As of 5 PM NY time (Midnight in Israel) it became illegal for an Israeli to live in Gaza. The Kissufim crossing was closed and no Israeli, even one who lives in Gaza, was allowed to enter. And right on schedule, the two most feared outcomes became reality: Palestinians fired mortars on Kfar Darom and Israeli teens attacked an army jeep.
Settler leaders are promoting non-violence in their response to the soldiers coming to evict them. Palestinians are deploying security forces to prevent Palestinians from rushing the settlements (which begs another question: Where have these security forces been the last few years? For a different post I guess).

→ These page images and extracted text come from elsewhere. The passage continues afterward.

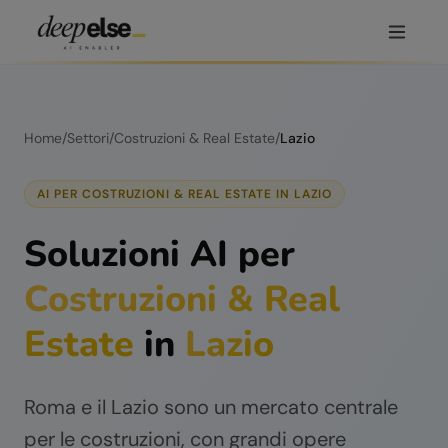
Home
/
Settori
/
Costruzioni & Real Estate
/
Lazio
AI PER
COSTRUZIONI & REAL ESTATE
IN
LAZIO
Soluzioni AI per
Costruzioni & Real
Estate
in
Lazio
Roma e il Lazio sono un mercato centrale
per le costruzioni, con grandi opere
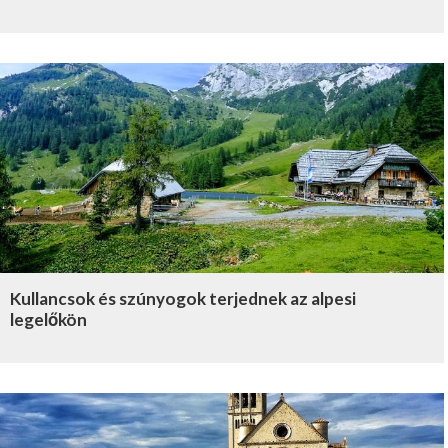
Kullancsok és szúnyogok terjednek az alpesi
legelőkön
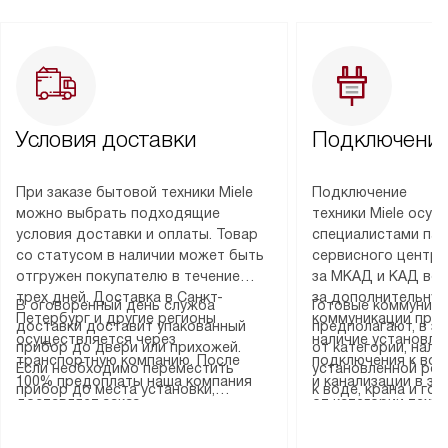
Условия доставки
Подключение
При заказе бытовой техники Miele
Подключение
можно выбрать подходящие
техники Miele осу
условия доставки и оплаты. Товар
специалистами пар
со статусом в наличии может быть
сервисного центра
отгружен покупателю в течение
за МКАД и КАД во
трех дней. Доставка в Санкт-
за дополнительную
В оговоренный день служба
Готовые коммуника
Петербург и другие регионы
коммуникации пре
доставки доставит упакованный
предполагают, в з
осуществляется через
наличие установле
прибор до двери или прихожей.
от категории, нали
транспортную компанию. После
подключения к во
Если необходимо переместить
установленной роз
100% предоплаты наша компания
и канализации в з
прибор до места установки,
к воде, крана и го
доставляет заказ
от категории техн
пожалуйста, предварительно
слива. Стандартна
до представительства
дополнительных ус
уточните это с менеджером.
включает в себя: с
транспортной компании в городе
определяется согл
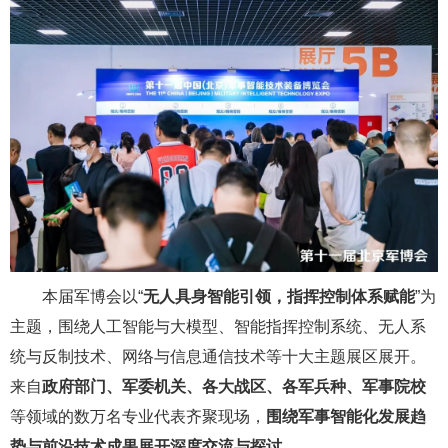
本届军博会以“
无人具身智能引领，指挥控制体系赋能
”为
主题，围绕人工智能与大模型、智能指挥控制系统、无人系
统与反制技术、网络与信息通信技术等十大主题展区展开。
来自
政府部门、军委机关、各大战区、各军兵种、军事院校
等领域的数万名专业代表齐聚现场，
围绕军事智能化发展趋
势与前沿技术成果展开深度交流与探讨
。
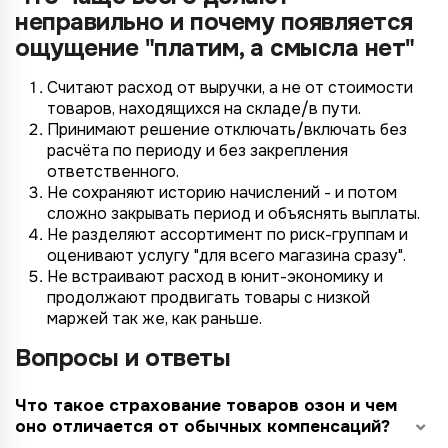
неправильно и почему появляется
ощущение "платим, а смысла нет"
Считают расход от выручки, а не от стоимости
товаров, находящихся на складе/в пути.
Принимают решение отключать/включать без
расчёта по периоду и без закрепления
ответственного.
Не сохраняют историю начислений - и потом
сложно закрывать период и объяснять выплаты.
Не разделяют ассортимент по риск-группам и
оценивают услугу "для всего магазина сразу".
Не встраивают расход в юнит-экономику и
продолжают продвигать товары с низкой
маржей так же, как раньше.
Вопросы и ответы
Что такое страхование товаров озон и чем
оно отличается от обычных компенсаций?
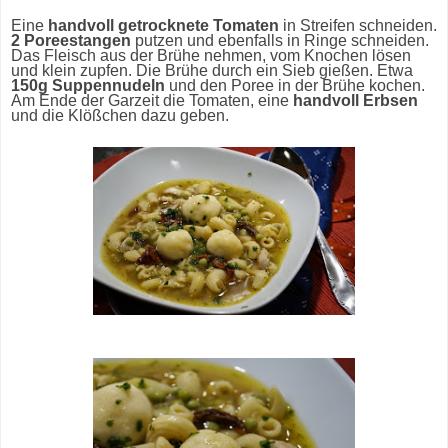
Eine
handvoll getrocknete Tomaten
in Streifen schneiden.
2 Poreestangen
putzen und ebenfalls in Ringe schneiden.
Das Fleisch aus der Brühe nehmen, vom Knochen lösen
und klein zupfen. Die Brühe durch ein Sieb gießen. Etwa
150g Suppennudeln
und den Poree in der Brühe kochen.
Am Ende der Garzeit die Tomaten, eine
handvoll Erbsen
und die Klößchen dazu geben.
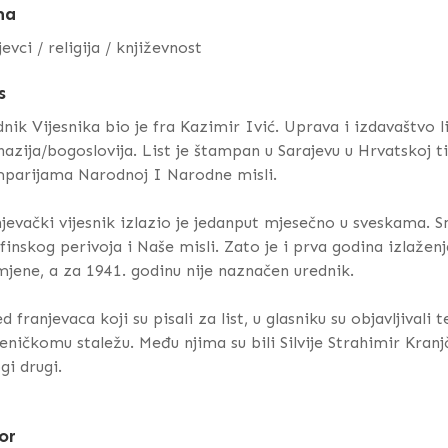
ma
jevci / religija / književnost
s
nik Vijesnika bio je fra Kazimir Ivić. Uprava i izdavaštvo l
azija/bogoslovija. List je štampan u Sarajevu u Hrvatskoj t
parijama Narodnoj I Narodne misli.
jevački vijesnik izlazio je jedanput mjesečno u sveskama. 
finskog perivoja i Naše misli. Zato je i prva godina izlažen
jene, a za 1941. godinu nije naznačen urednik.
d franjevaca koji su pisali za list, u glasniku su objavljivali
eničkomu staležu. Među njima su bili Silvije Strahimir Kranj
i drugi.
or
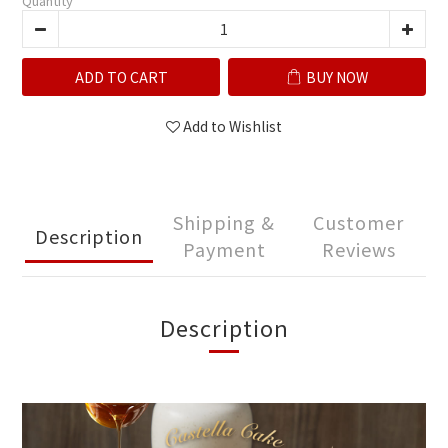
Quantity
ADD TO CART
BUY NOW
Add to Wishlist
Shipping &
Customer
Description
Payment
Reviews
Description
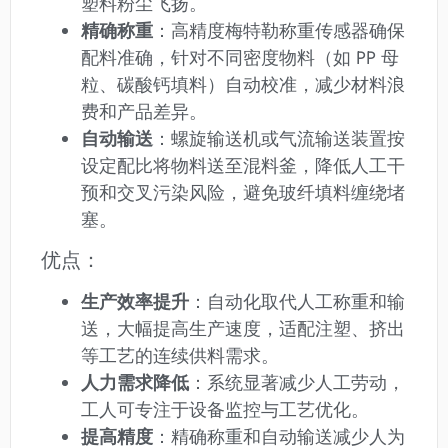
塑料粉尘飞扬。
精确称重
：高精度梅特勒称重传感器确保
配料准确，针对不同密度物料（如 PP 母
粒、碳酸钙填料）自动校准，减少材料浪
费和产品差异。
自动输送
：螺旋输送机或气流输送装置按
设定配比将物料送至混料釜，降低人工干
预和交叉污染风险，避免玻纤填料缠绕堵
塞。
优点：
生产效率提升
：自动化取代人工称重和输
送，大幅提高生产速度，适配注塑、挤出
等工艺的连续供料需求。
人力需求降低
：系统显著减少人工劳动，
工人可专注于设备监控与工艺优化。
提高精度
：精确称重和自动输送减少人为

What we have here are two groups with divergent, and yet similar, interests. The Palestinians want to spin this withdrawal as a sign of victory and as proof that violence was the only means to force Israel to "surrender." This logic was used subsequent to Israel's withdrawal from Lebanon (strategically a smart move, but carried out in the worst possible way) as a way to motivate the people to use violence against Israel. Of course, that violence failed. Arafat is dead. The Intifada brought them no tangible benefits, but left their society in economic, moral, and political ruins. Yes, Israel is leaving, but that's Israel's decision on its own terms and for its own reasons. Not because Palestinian mortars are crashing down on Kfar Darom.
But Israel cannot allow disengagement to become a rallying point, like Southern Lebanon. The Palestinians were able to use it because Israel literally scurried away in the middle of the night without even the most basic coordination with its allies. Israel looked scared and cowardly. Withdrawing under fire in Gaza will create the same image; and that's not something Israel can afford.
The PA must stop the shellings, at least until Israel leaves. If it cannot stop simple mortars from being fired, how can it be expected to run a country? The future does not look bright if I'm a Palestinian. But if the PA cannot or will not respond, Israel must use whatever methods are available at its disposal to stop the attacks, or at least it must make it clear that Israel is leaving in a position of strength, not weakness. Force cannot lead to a solution.
On the other hand, we have the extremist settlers.
There are some people who believe that attacking soldiers will make them think twice before coming into the settlements for the evacuation. At least, that's the only rational motive I can ascribe to these lunatics. For a while I supported withdrawing the soldiers and letting the remaining settlers fend for themselves. I still believe that, though not as strongly, but it's people like this (note the part about the rioters trying to attack Rabbi Aviner) who make me want the IDF to close off the border and let Hamas and the extremist settlers fight it out.
The IDF must make it clear that violence cannot work. Anyone attacking a soldier should be treated with force, deadly force if the circumstances require it. No soldier should risk his/her life because the fanatics need to "strut their stuff." Violence cannot be allowed to stop the disengagement. Force cannot lead to a solution.